Stroke centers incur significant supply spend due to expensive stroke device investments and by providing 24/7 neurosurgical coverage. Effective management of supply spend enables stroke centers to drive innovation, provide quality care, and increase profits. To achieve effective management, hospitals can facilitate collaboration between stroke leadership, supply chain teams, and physicians to choose the best products and devices for patients. Besides, to achieve better outcomes stroke centers should analyze internal data to create benchmarks for spend per device per category.

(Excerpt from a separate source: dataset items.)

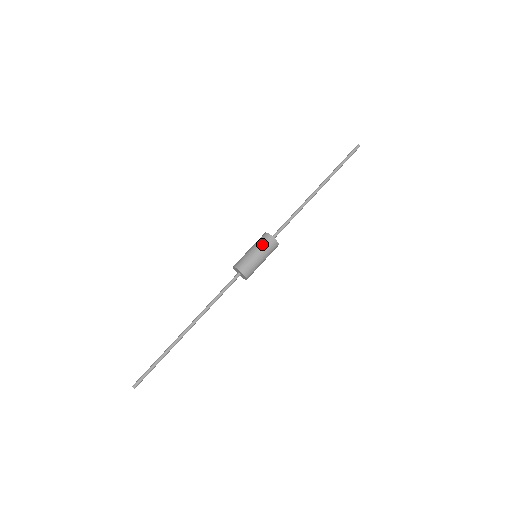
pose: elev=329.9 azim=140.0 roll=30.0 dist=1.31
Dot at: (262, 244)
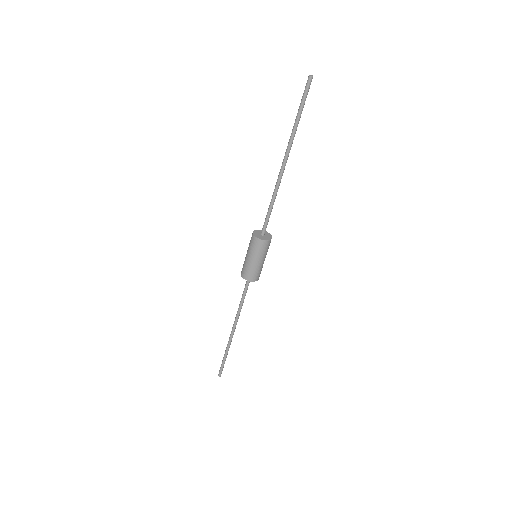
Dot at: (255, 250)
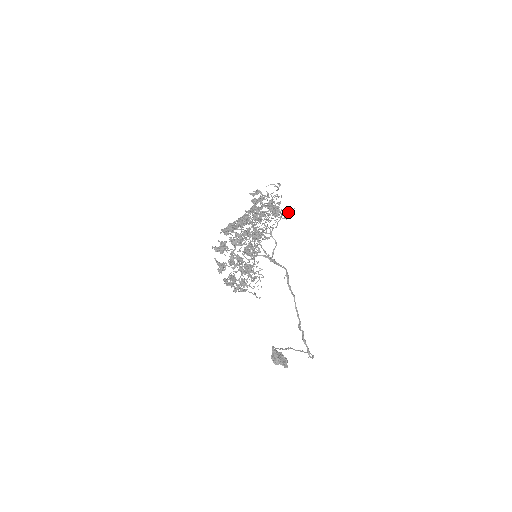
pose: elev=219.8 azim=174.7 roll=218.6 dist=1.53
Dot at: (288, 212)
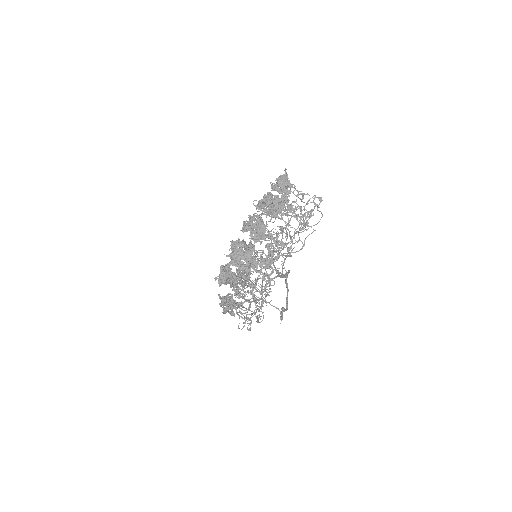
Dot at: (307, 201)
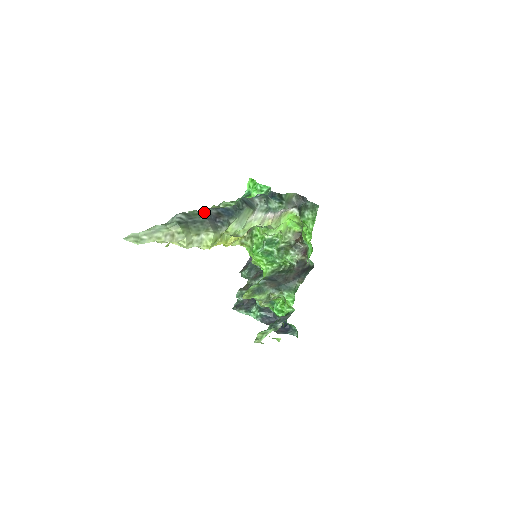
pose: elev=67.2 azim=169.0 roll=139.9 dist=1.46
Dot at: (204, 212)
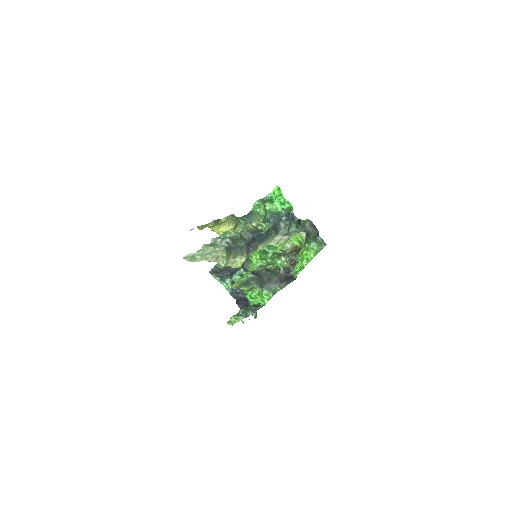
Dot at: (244, 234)
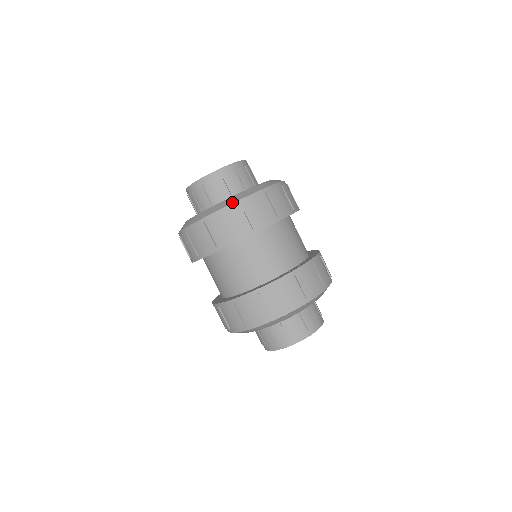
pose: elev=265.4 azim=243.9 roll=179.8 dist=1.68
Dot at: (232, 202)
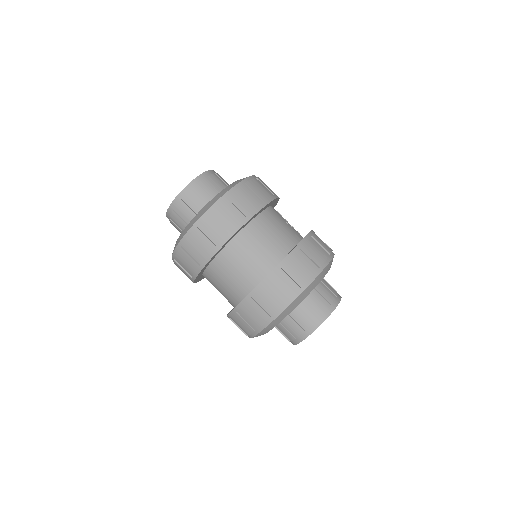
Dot at: (197, 219)
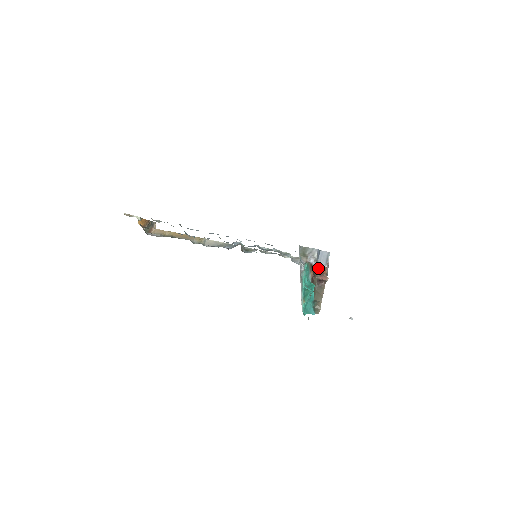
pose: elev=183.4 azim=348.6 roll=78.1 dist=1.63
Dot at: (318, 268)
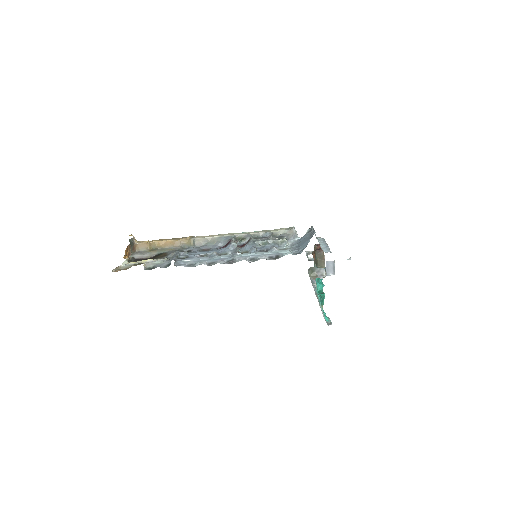
Dot at: occluded
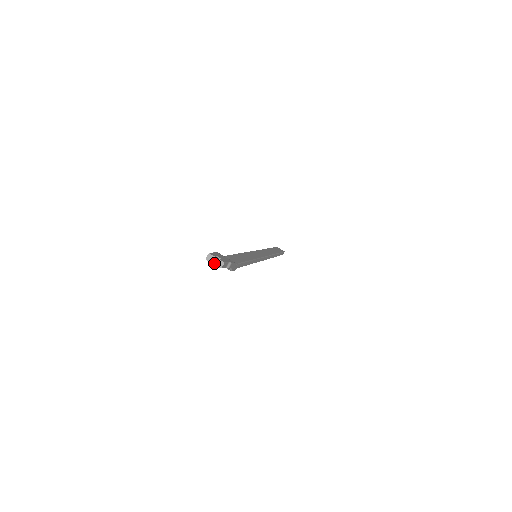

IU Health Methodist Hospital is a 600-bed academic medical center in Indianapolis. It was certified as a primary stroke center in 2007 and as a comprehensive stroke center in 2014. HBI recently spoke with Dan Kidwell, executive director of neuroscience services, and Cassie Lund, imaging manager, interventional radiology, about best practices for managing supply chain spend of comprehensive stroke centers.
- Explore Different Purchasing Options With Vendors
Buying stroke equipment in bulk can be a financial burden, so it is advisable to evaluate products individually. When assessing new products, ask suppliers for a free trial. Also, conduct discussions with department leadership and neurointerventional staff to decide which products to trial based on available information and physicians’ past experiences to create a comprehensive product portfolio. It is worth examining different types of purchasing agreements, such as consignment, which Lund notes can prevent upfront costs, prompt suppliers to confine their inventory and allow an organization to only pay for products it uses.
Stroke centers can manage supply spend challenges by partnering with vendors to get bundled pricing on products and create a consistent product portfolio. Bundling can be done in two ways: bundling common stroke products such as a thrombectomy device, a catheter, and wire, or bundling based on the overall cost of each procedure that includes all products and devices required.
It is also important for hospitals to establish a strong partnership between the stroke team’s members and the supply chain to meet budgetary demands. Since the supply chain is the liaison between the stroke department and vendors for product price negotiations, it is positioned to select vendors that can provide different rebates, such as tiered pricing based on purchase volume.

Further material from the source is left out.